廊下を歩き、広いリビングへと移動したリアラはソファに横たわる影に気づく。首を傾げつつソファへと近づくと、ダンテが横になって眠っていた。
「寝ちゃってる…」
コートを脱ぐのも面倒だったのか、仕事を終えた姿のまま横になっている。大きなソファとはいえ背の高いダンテの身体は収まりきらなかったようで、組んだ足がはみ出ていた。
(この数日間、朝早くから仕事してるもんね…疲れちゃったんだろうな)
普段の彼なら寝ていたっておかしくない時間、その時間も護衛として働かなければいけない。それに加えて夜は本業をこなさなければいけないのだから、疲れるのも仕方ないだろう。
(お風呂が空いたから伝えようと思ったんだけど…起こすのも悪いな)
そっとしておこう、そう思い、彼が風邪をひかないようにブランケットを探しにその場を離れようとした時、ダンテが身じろいだ。
「ん…」
ゆるゆると瞼を開き、ダンテは視線を彷徨わせる。まだ眠いのか、その目は開ききっていない。
寝ぼけ眼でリアラを視界に捉えると、ダンテは口を開く。
「リアラ…」
「すみません、起こしちゃいましたか?」
「いや…そろそろ起きようと思ってたところだ」
あくびを噛み殺すと、のそりとダンテは起き上がる。正面に回り、リアラはダンテに言う。
「お風呂空きましたよ」
「ああ…」
「まだ眠いですか?」
「少しな」
話してる間も眠そうで、少しぼーっとしているように見える。んー、と首を傾けて考える仕草をとったリアラはある提案をする。
「もう少し寝たらどうですか?私が起こしますから」
「それだとお前が寝られないだろ。

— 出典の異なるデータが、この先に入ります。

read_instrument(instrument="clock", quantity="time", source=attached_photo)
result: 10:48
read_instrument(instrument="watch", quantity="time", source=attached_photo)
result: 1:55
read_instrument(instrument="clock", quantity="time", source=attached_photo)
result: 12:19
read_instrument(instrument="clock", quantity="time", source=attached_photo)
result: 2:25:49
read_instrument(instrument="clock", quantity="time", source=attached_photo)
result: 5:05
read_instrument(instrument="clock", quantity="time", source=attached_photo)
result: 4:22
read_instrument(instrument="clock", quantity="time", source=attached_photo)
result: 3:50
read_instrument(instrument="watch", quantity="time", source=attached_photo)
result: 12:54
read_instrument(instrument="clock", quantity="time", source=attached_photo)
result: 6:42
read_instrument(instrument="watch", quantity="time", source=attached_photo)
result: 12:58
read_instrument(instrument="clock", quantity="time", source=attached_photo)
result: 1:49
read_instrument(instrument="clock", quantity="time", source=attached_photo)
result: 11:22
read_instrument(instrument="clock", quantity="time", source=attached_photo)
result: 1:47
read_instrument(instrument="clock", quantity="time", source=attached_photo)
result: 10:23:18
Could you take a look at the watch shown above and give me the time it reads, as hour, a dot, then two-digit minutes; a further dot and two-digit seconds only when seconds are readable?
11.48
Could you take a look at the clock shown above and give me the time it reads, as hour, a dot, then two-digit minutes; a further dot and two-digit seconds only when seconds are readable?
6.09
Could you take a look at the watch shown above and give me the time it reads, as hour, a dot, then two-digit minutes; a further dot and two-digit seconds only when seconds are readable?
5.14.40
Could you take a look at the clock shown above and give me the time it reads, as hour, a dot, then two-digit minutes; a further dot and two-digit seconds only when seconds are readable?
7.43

お前も疲れてるだろうし…」
「もう少しくらいなら大丈夫ですよ。私のことは気にしないでください」
柔らかな笑みを向けられ、リアラがそう言うのなら、とダンテは少し甘えることにした。
「じゃあ、そうさせてもらうとするかな」
「はい。…あ、そうだ」
「?」
何かを思いついたのか、リアラはダンテの隣りに座る。そして、招くように自分の太腿を叩いて言った。
「どうぞ」
「…いいのか?」
「だって、寝辛くないですか?」
こてりと首を傾げてリアラは返す。よかれと思ってやっているのだろうが、無防備なその姿は恋人として心配になる。まあ、自分にそういう姿を見せてくれるのは嬉しいからいいのだが。
「…じゃあ、お言葉に甘えて」
「はい、どうぞ」
ゆっくりと身体を倒し、ダンテはリアラの太腿に頭を乗せる。女性特有の温かく柔らかな感触と微かに香る石けんの匂いに、たまにはこうやって甘えるのもいいな、とダンテは緩く笑みを浮かべる。
「一時間経ったら起こしてくれ」
「わかりました」
リアラが頷くのを確認し、ダンテは目を閉じる。ゆっくりと彼女の手が頭の上に乗せられる。優しく頭を撫でる彼女の手が眠気を誘い、ダンテは睡魔に身を委ねた。